Psychosis is a sign of severe brain disorders including schizophrenia and is characterised by disturbances of perception such as hallucinations. These are subjective phenomena that have traditionally been difficult to study biologically.

We recently established a new behavioural-computational approach to capture hallucination-like perception in humans and mice. Hallucination-like perception increased after hallucinogenic manipulations in mice and correlated with self-reported hallucinations in humans. Using optical imaging, optogenetics and pharmacology in behaving mice, we found evidence for a causal role of striatal dopamine in psychosis-like perception. Finally, computational modelling showed that hallucination-like perception occurred when expectations about upcoming stimuli were high.
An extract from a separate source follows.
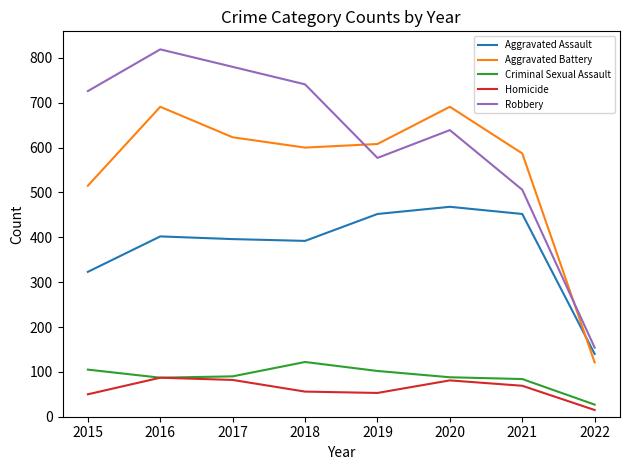

At which category does the chart reach its minimum across all series?

2022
Our results suggest that hallucination-like perception can serve as a translational marker of hallucinations across humans and mice, and provide circuit-level evidence for the long-standing dopamine hypothesis of psychosis. We propose that increased striatal dopamine biases perception to rely more on expectations, signalled by cortical inputs, as compared to sensory evidence, signalled by thalamic inputs, thereby producing hallucinations.
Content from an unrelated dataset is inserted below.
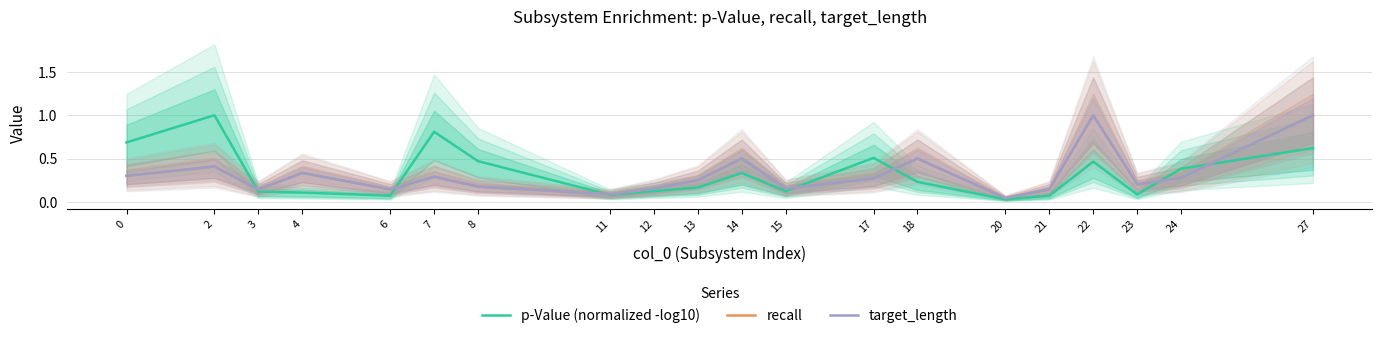

Does the chart have visible grid lines?

Yes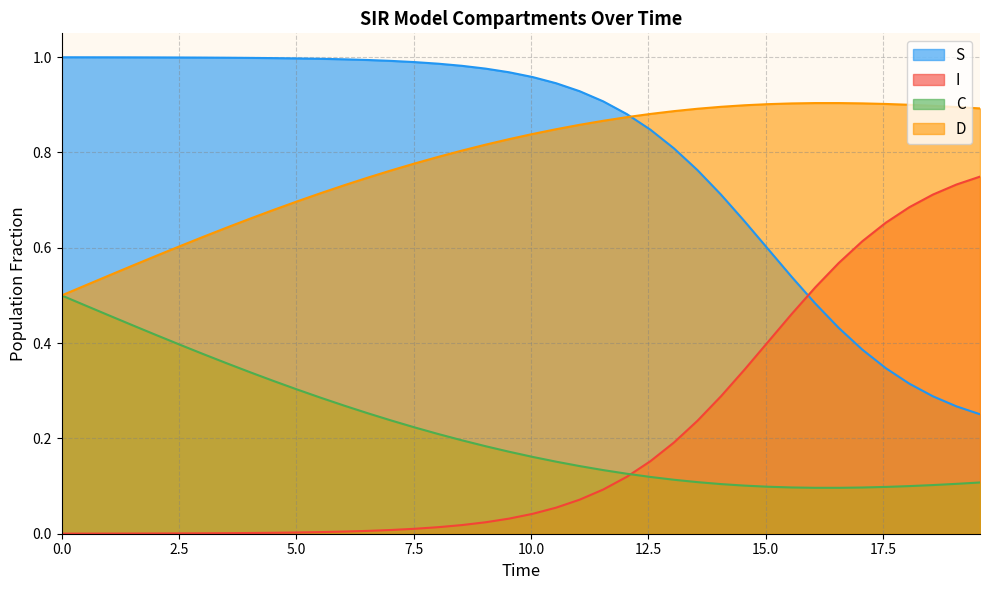

True or false: I and S intersect in this chart.

True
In our current work, we investigate neural and immunological upstream regulators of these psychosis-relevant neural circuit mechanisms. Thereby, we hope to identify new biological targets for the treatment of schizophrenia, and to understand how the brain generates perception.
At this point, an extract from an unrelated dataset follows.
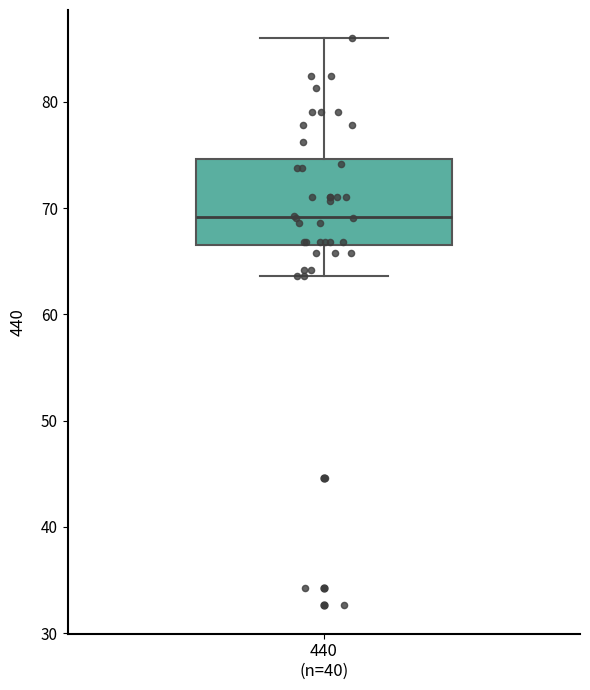

Where does the upper whisker of the box for 440 (n=40) end on the y-axis? The values are not printed on the chart, so give them approximately, as read against the axis.

86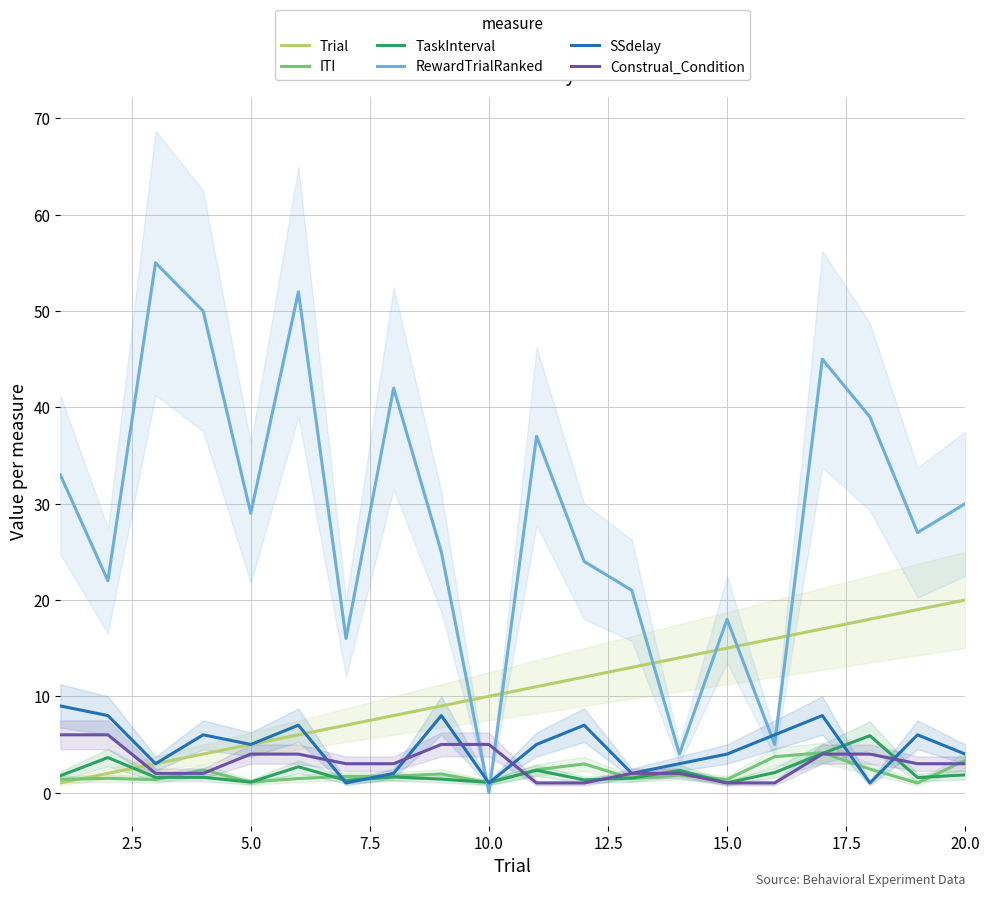

How many intersections are there between RewardTrialRanked and Construal_Condition?

2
Katharina Schmack received her MD/PhD equivalent from Charité, Berlin in 2009. She then completed her postdoctoral training, clinical scientist fellowship and psychiatry specialization at Charité, Berlin. In 2018, she was awarded a research fellowship from the German National Academy of Sciences, Leopoldina, and joined Cold Spring Harbor Laboratory, New York, as a research investigator in Adam Kepecs’ group. In September 2021, she opened her own lab at the Francis Crick Institute, London. As a Clinical Group Leader, her appointment is shared with the UCL – Division of Psychiatry, and she splits her time between research and patient care.

Her research focuses on psychosis. Her group investigates the neural circuits and immune processes giving rise to hallucinations and other psychotic symptoms. Using a cross-species approach, they study both patients and mice with behavioural tests, computational models, and in-vivo measures and manipulations.